### Задание A
Ответьте по отрывку на три вопроса:
(i) Какой город назван местом рождения?
(ii) На какую сумму был первый чек за 2 месяца, упомянутый в письме от 15 сентября 1970 г.?
(iii) На какой язык теперь переводят «Заметки старого козла»?
### Задание B
Определите, согласуются ли с отрывком следующие утверждения. Ответьте «да» или «нет» и приведите точную цитату, которая это решает.
(i) Письмо от 19 августа 1970 г. адресовано Херолду Норзе.
(ii) Селин на вопрос о пассаже заявил, что ему не нравятся все люди.
(iii) Томас Вулф сразу после первого романа смог вернуться домой.
### Задание C
Перескажите в виде краткого списка абзац отрывка, начинающийся словами «По мне, так некоторые члены», сохранив его основные факты.

### Приведённый отрывок
- - -

Читаем Письма о письме полностью

ладно, наверно, я сегодня вечером слишком много ною. я же просто какой-то парень из Андернаха. что, как кто-то мне сказал, сраный квадратный городишко. ну, поставь тогда и Андернах мне на вид. Андернах – болтающееся причастие, сухая пизда, муха в воде со льдом… Но я там родился, и когда кто-то говорит «Андернах», я ухмыляюсь и говорю: «ну». пускай меня за это повесят. вот и все дела.

[Роберту Хеду и Дарлин Файф]

19 августа 1970 г.

По мне, так некоторые члены «Женского освобождения» пытаются подвергнуть цензуре свободу самовыражения, такой цензуре, что превосходит даже честолюбивые стремленья каких-то городских, окружных, штатовых и правит. групп осуществлять ее в тех же целях и теми же методами. Мужчина может написать рассказ про еблю или даже паршивых женщин и не быть при этом женоненавистником. Сестрам следует понимать, что ограничения, налагаемые на определенные формы письма, в конечном итоге ведут к контролю и ограничению всех видов письма, за исключением тех, что избраны каким-то санкционированным органом. Писателю необходимо позволять касаться всего. Селина обвиняли в антисемитизме, а когда его спросили о некоем пассаже: «Тяжелая поступь еврея…» – он заявил: «Мне просто не нравятся все люди. В данном случае вышло так, что это еврей». Некоторые группы чувствительнее к упоминаниям себя, чем другие. Некоторые люди возражают против того, чтобы ими пользовались как моделями. После своего первого романа Томас Вулф не мог вернуться домой. Только потом. Пока его не оправдали и не одобрили критики. Пока он денег не заработал. Только тогда родня стала гордиться, что попала в его романы. Творение не выдерживает ограничений. Скажите сестрам, чтобы трусики себе не парили. мы все нужны друг другу.

[Херолду Норзе]

15 сентября 1970 г.

не о чем писать. я подвешен за яйца. рассказы возвращаются с той же скоростью, с какой я их пишу. все кончено. само собой, остались стихи. но за жилье стихами не расплатишься. мне очень погано, вот и все. писать нечего. надежды нет. шанса нет. финиш. Нили пишет, что повсюду видит «Заметки старого козла» и «Пингвин 13». «Заметки» теперь переводят на немецкий, хорошая рецензия вышла в «Der Spiegel» – это такой немецкий «Ньюзуик» – тираж один миллион, но, несмотря на все это, мое барахло мог бы написать и Джек-Потрошитель. продолжать очень трудно. сегодня первый чек за 2 месяца – паршивые $50. Рассказ для грязного журнальчика про парня в психушке, который перелезает стену, садится в автобус, дергает тетку за сиську, спрыгивает, заходит в аптечную лавку, хватает пачку сигарет, закуривает, сообщает всем, что он Бог, затем дотягивается, задирает на маленькой девочке платье и щиплет ее за попу. наверно, таково и мое будущее. финиш финиш финиш. Хэл, мне фигово. писать не могу.

[Лафайетту Янгу]

25 октября 1970 г.

- - -

### Исходные данные

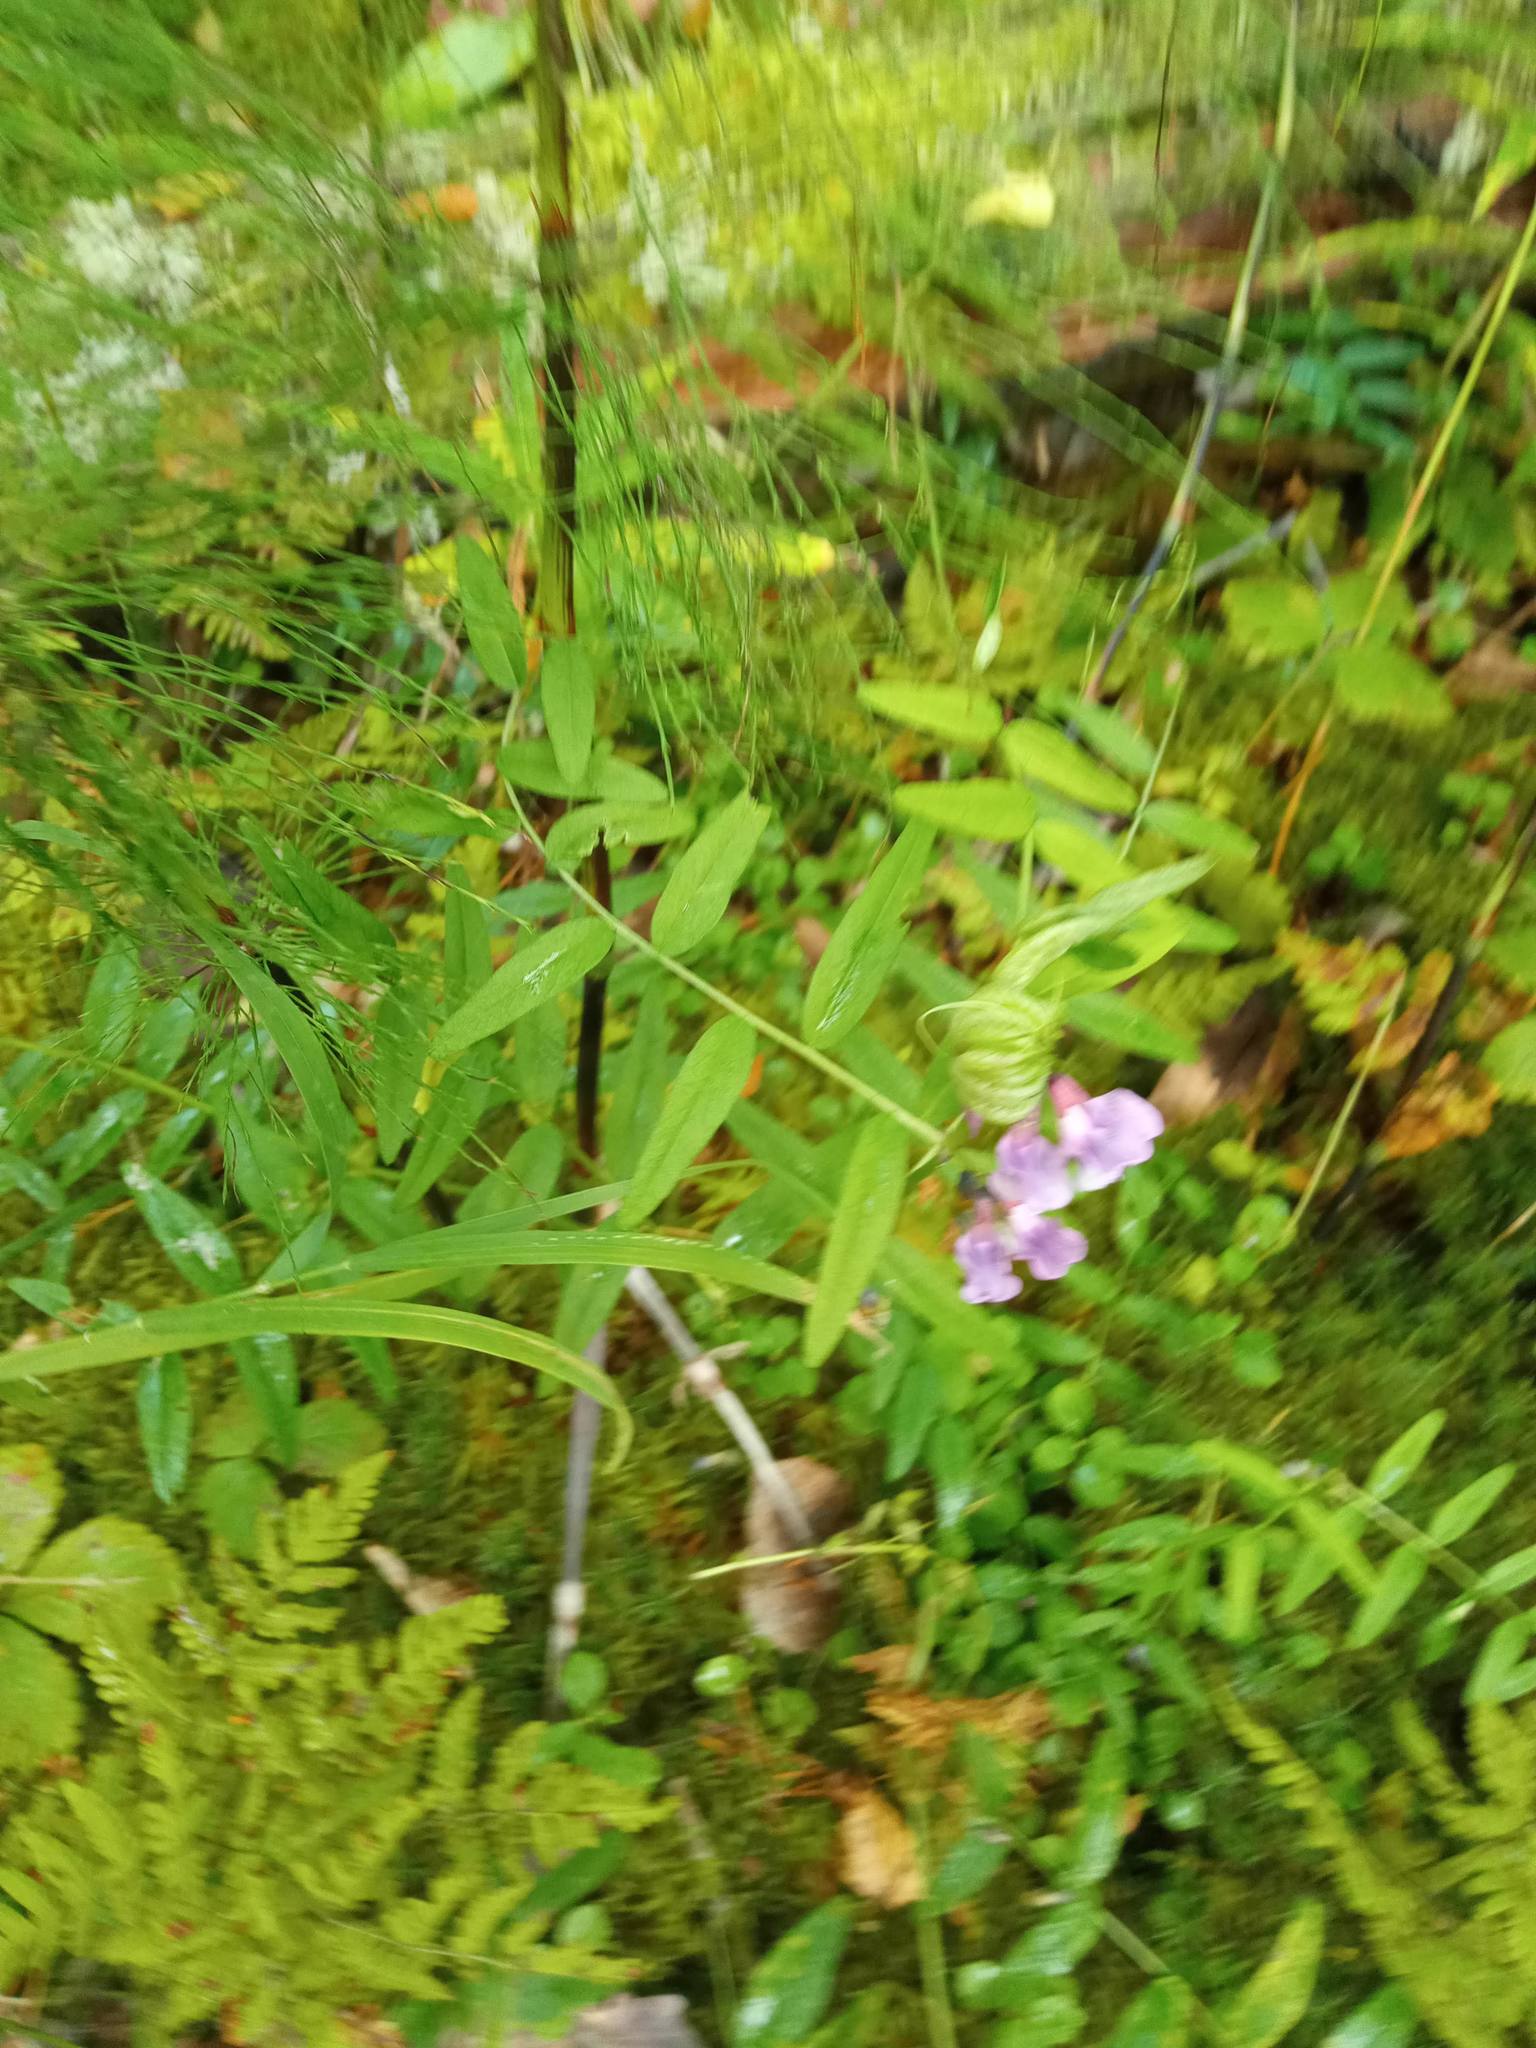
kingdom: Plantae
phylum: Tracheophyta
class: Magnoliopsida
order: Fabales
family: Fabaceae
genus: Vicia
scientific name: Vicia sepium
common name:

- - -

### Итоговый ответ A
(i) Андернах.
(ii) $50.
(iii) На немецкий.

### Итоговый ответ B
(i) Нет: «[Роберту Хеду и Дарлин Файф]».
(ii) Да: «Мне просто не нравятся все люди».
(iii) Нет: «После своего первого романа Томас Вулф не мог вернуться домой».

### Итоговый ответ C
- Некоторые члены «Женского освобождения» пытаются ввести цензуру свободы самовыражения, превосходящую по размаху стремления городских, окружных, штатовых и правительственных групп.
- Мужчина может написать рассказ о сексе или о плохих женщинах и при этом не быть женоненавистником.
- Ограничения на отдельные формы письма в итоге ведут к контролю над всеми видами письма, кроме избранных каким-то санкционированным органом.
- Писателю нужно позволять касаться всего.
- Селина обвиняли в антисемитизме. О пассаже «Тяжелая поступь еврея…» он сказал, что ему просто не нравятся все люди.
- Одни группы чувствительнее к упоминаниям о себе, чем другие. Некоторые люди возражают против того, чтобы их использовали как моделей.
- После первого романа Томас Вулф не мог вернуться домой, пока его не одобрили критики и пока он не заработал денег. Только тогда родня стала гордиться тем, что попала в его романы.
- Творение не выдерживает ограничений, и все нужны друг другу.